1. Add this audit file and keep it public-safe.
2. Replace the shared Atlas node placeholder sections with an evidence/status-oriented structure that supports both strong pages and cautious stubs.
3. Add a small Atlas method layer:
   - `/atlas/methods/`
   - `/atlas/methods/evidence-before-polish/`
   - `/atlas/methods/documentation-as-interface/`
   - `/atlas/methods/assumption-ledger/`
   - `/atlas/methods/consent-forward-systems/`
4. Add a lightweight `/privacy-ethics/` boundary page that links to the fuller ethics statement and explains what remains private.

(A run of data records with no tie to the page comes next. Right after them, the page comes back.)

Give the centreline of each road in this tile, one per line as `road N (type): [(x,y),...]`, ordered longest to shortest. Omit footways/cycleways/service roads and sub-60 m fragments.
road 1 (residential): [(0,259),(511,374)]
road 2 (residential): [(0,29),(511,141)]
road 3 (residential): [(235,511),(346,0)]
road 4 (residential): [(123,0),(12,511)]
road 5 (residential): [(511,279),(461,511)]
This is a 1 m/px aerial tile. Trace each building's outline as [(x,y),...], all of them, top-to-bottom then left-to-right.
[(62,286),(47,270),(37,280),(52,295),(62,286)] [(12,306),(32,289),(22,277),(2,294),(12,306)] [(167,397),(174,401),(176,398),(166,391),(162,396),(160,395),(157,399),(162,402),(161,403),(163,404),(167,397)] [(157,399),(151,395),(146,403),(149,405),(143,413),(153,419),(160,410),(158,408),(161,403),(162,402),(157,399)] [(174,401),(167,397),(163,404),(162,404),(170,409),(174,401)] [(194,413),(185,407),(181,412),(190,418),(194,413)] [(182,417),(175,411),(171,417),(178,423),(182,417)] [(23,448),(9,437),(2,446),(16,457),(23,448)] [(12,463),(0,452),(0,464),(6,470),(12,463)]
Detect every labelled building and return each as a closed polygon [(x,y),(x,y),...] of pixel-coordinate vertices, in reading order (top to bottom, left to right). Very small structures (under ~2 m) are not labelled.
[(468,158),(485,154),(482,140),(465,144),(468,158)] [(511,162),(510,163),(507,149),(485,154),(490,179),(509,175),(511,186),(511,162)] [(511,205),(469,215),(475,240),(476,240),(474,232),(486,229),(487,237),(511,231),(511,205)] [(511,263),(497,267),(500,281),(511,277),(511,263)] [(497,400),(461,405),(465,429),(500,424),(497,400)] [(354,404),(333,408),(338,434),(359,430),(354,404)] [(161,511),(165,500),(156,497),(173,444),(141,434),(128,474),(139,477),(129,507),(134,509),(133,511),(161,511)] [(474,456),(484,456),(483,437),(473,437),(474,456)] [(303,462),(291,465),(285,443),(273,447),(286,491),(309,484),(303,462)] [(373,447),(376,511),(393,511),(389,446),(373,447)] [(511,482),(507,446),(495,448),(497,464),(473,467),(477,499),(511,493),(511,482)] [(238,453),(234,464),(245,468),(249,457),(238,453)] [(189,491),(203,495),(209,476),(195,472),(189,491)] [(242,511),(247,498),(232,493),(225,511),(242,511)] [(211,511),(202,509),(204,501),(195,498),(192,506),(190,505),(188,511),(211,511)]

5. Strengthen all four Atlas pillar pages into real doorways with thesis copy, featured links, method links, status notes, and reader paths.
6. Rewrite the first-batch node pages around:
   - what it is
   - what it lets people do
   - what is public now
   - evidence status
   - unresolved edges
   - methods surfaced
   - source trail
   - next proof object
7. Add public-safe stubs for `systems-atlas` and `lab-mind`, and revise `homeauto` as a redacted method/system page.
8. Run a local build if dependencies permit, then run a public/private boundary grep and document the results.

## Distillation guidance used for this pass

- Prefer controlled statuses such as `prototype`, `study`, `working prototype`, `public-safe excerpt`, and `needs proof`.
- Treat source repos as the live implementation truth.
- Use private evidence notes only to determine public-safe claim strength and next proof objects.
- Preserve older artwork lineage as active context rather than replacing it with a recent-projects-only systems frame.